» **The task**
Continue the text below on preparing and testing the herbal extract mixture, starting right after its last sentence.

» **Page text**
▼

Preparation of Extracts: The aqueous extract of Alstonia scholaris bark (AEAS) and Withania coagulans fruits (AEWC) were prepared by the method of maceration. 250 g powdered material was put in 1000 ml of water for 48 h with intermittent stirring. It was filtered, the supernatant was collected and evaporated to dryness under reduced pressure in a rotary evaporator. Methanolic extract of Aegle marmelose leaves (MEAM) was prepared by the method of Soxhlet extraction. The powedered leaves of Aegle marmelose were extracted with methanol at 55 ºC-60 ºC using a Soxhlet extractor. The process of extraction was repeated to get a sufficient quantity.
The methanol was evaporated at 70 ºC. The extracts were dried by evaporation under reduced pressure using rotavapor bath.
Preparation of Herbal Mixture: Herbal Mixture was prepared by mixing 2:3:1 parts of methanolic extract of Aegle marmelose leaves, aqueous extract of Alstonia scholaris bark, and aqueous extract of Withania coagulans fruits. Different concentrations of the herbal mixture were prepared freshly everyday using carboxymethyl cellulose for the period of 28 days.
Acute Toxicity Study: Acute toxicity study was performed according to OECD guidelines no 423. Wistar rats selected by random sampling technique were employed in this study. The animals were fasted overnight with free access to water. Herbal mixture was administered orally to different groups at increasing dose levels of 50, 100, 300, 2000, and 5000 mg/kg body weight. After dosing, the animals were observed for 2 h and then intermittently for a further 4 h for behavioral changes and finally recording mortality up to 24 h till 14 days 9.

▲

» **Data section**
▼

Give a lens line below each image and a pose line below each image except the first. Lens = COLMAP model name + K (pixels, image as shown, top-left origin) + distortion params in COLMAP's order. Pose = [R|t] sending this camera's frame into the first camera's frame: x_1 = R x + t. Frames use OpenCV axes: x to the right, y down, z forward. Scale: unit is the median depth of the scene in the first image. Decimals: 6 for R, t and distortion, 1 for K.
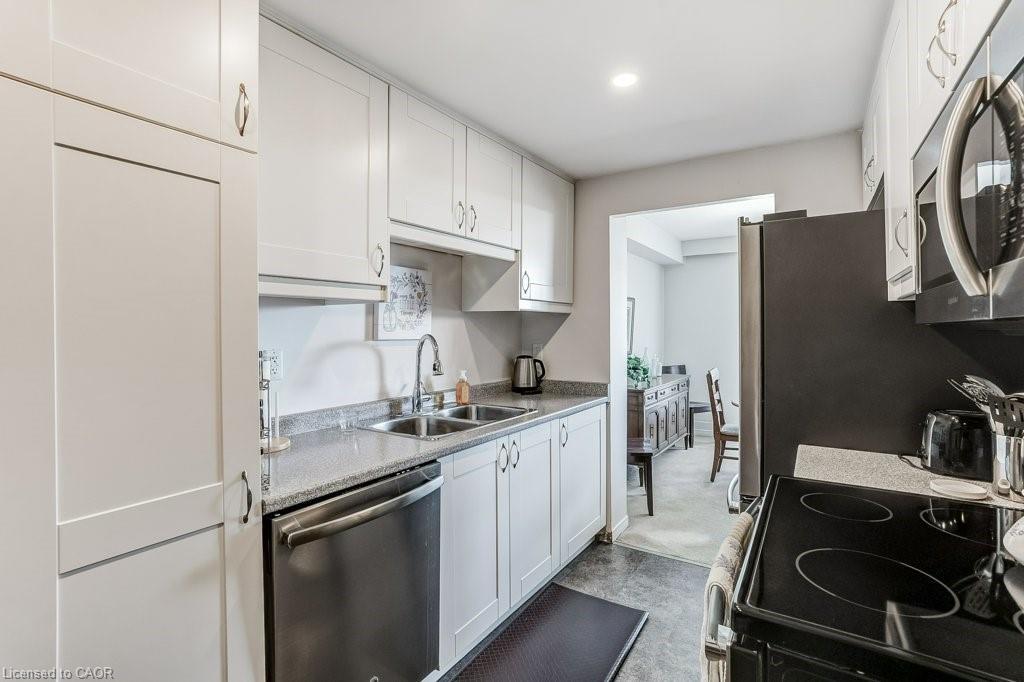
lens RADIAL K [[474.0, 0, 520.5], [0, 474.0, 326.6], [0, 0, 1]] dist [-0.063920, 0.033051]
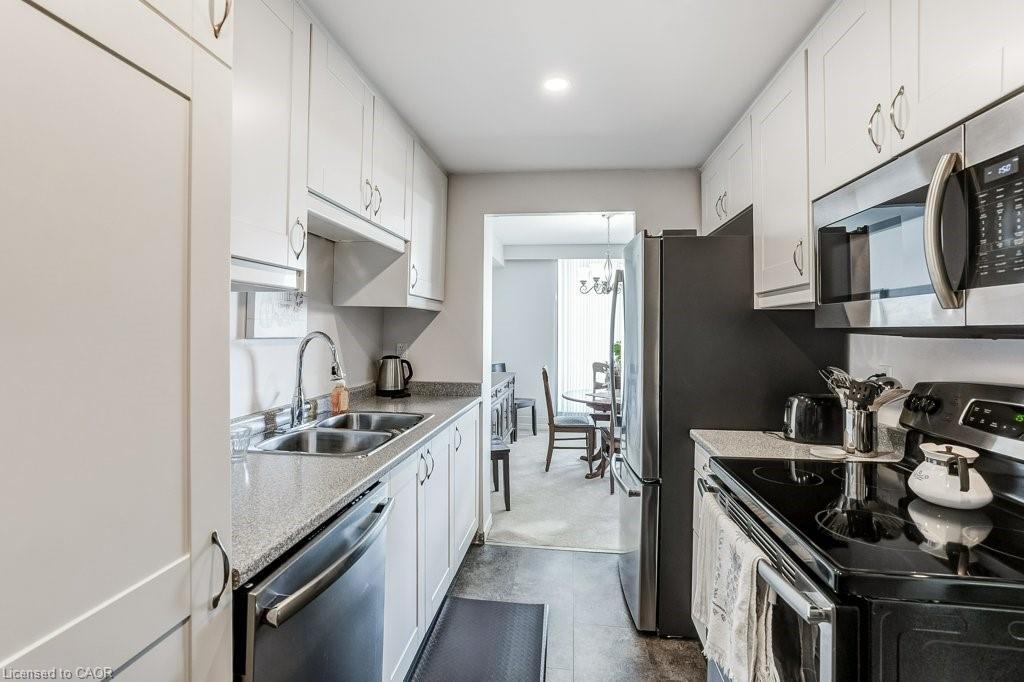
lens RADIAL K [[474.0, 0, 520.5], [0, 474.0, 326.6], [0, 0, 1]] dist [-0.063920, 0.033051]
pose [[0.900611, 0.015336, 0.434356, -0.202274], [-0.016106, 0.999868, -0.001909, 0.002639], [-0.434328, -0.005276, 0.900739, 0.082424]]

▲

» **Answer space**
Animals: Wistar rats weighing between 180-220 g were used for the study. The rats were procured from Yash Farms, Pune. They were caged in standard polypropylene cages of size 38 × 33 × 10 cm with stainless steel coverlids. The animals were fed on a standard pellet diet (Pranav Agro Industries, Pune, India) and water was freely available.
The animals were maintained in a controlled environment (12-h light/dark cycle) and temperature (30 ±2 ºC). Before every experiment, rats were kept fasting for 18-24 h and water was allowed ad libitum. All the experimental procedures are carried out in accordance with IAEC as per the guidelines of CPCSEA (Reg. No. 884/ac/05/CPCSEA). The preparations (extracts, standard drugs, and vehicles) were administered orally with a feeding needle and syringe directly into the stomach.
Drugs and Chemicals: Streptozotocin (STZ) was purchased from Sigma-Aldrich (St. Louis, MO, USA). Glibenclamide was procured from Aventis Pharma Ltd (India). All other chemicals were procured from local sources and were of analytical grade.
Induction of Diabetes: Streptozotocin was dissolved in ice cold citrophosphate buffer (pH 4.3) immediately before use and was administered intraperitoneally (65 mg/kg) to overnight fasted rats. In order to avoid the STZ-induced hypo-glycemic mortality, 5% glucose solution was given for 24 h to STZ- treated animals. The fasting blood glucose was estimated after 72 h of STZ adminis-tration to confirm the diabetic state. Rats showing fasting blood glucose more than 200 mg/dl were considered diabetic and used for study 10.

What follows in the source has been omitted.